## Dataset records
# # # #
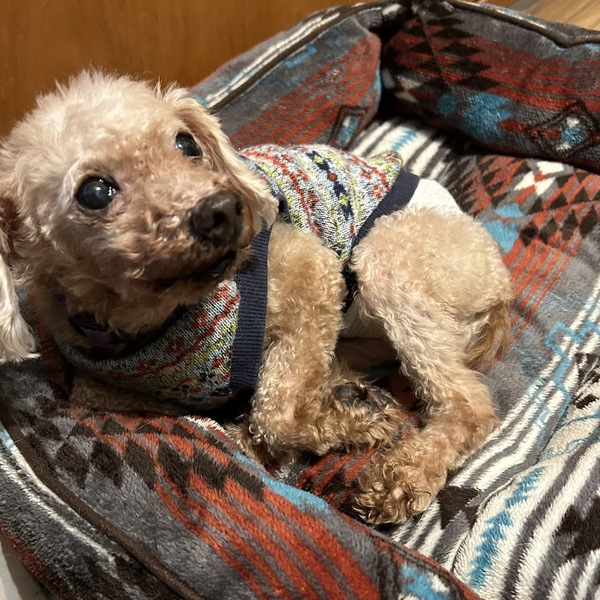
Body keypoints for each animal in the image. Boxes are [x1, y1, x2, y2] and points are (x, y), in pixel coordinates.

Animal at [0, 71, 512, 524]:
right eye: (95, 192)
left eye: (187, 144)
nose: (224, 210)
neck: (156, 321)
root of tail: (500, 282)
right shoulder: (96, 386)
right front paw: (343, 416)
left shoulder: (314, 274)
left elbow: (275, 414)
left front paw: (359, 423)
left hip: (390, 259)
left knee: (469, 407)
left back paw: (402, 475)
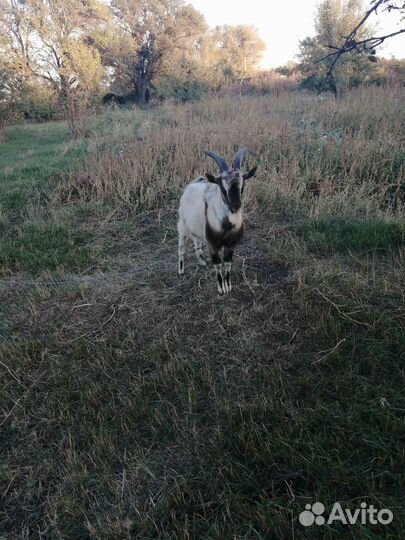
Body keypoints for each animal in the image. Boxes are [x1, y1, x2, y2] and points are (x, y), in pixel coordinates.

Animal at [178, 149, 258, 296]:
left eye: (242, 186)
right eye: (222, 187)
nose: (236, 206)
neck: (226, 226)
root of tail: (193, 184)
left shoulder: (230, 244)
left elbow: (227, 264)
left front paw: (228, 286)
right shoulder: (213, 244)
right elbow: (218, 264)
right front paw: (221, 289)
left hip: (196, 228)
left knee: (196, 241)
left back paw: (201, 261)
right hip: (182, 226)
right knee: (181, 246)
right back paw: (181, 271)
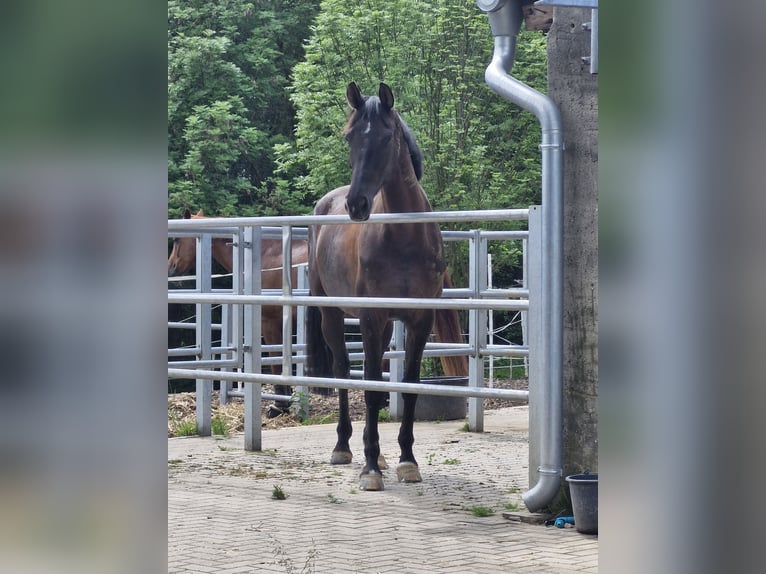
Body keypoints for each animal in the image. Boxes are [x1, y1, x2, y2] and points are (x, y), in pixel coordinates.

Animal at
# # # #
## Problem description
Read the entries and select each line where the word "front" is found.

## Final answer
right front paw: (343, 416)
left front paw: (359, 423)
left front paw: (228, 286)
right front paw: (221, 289)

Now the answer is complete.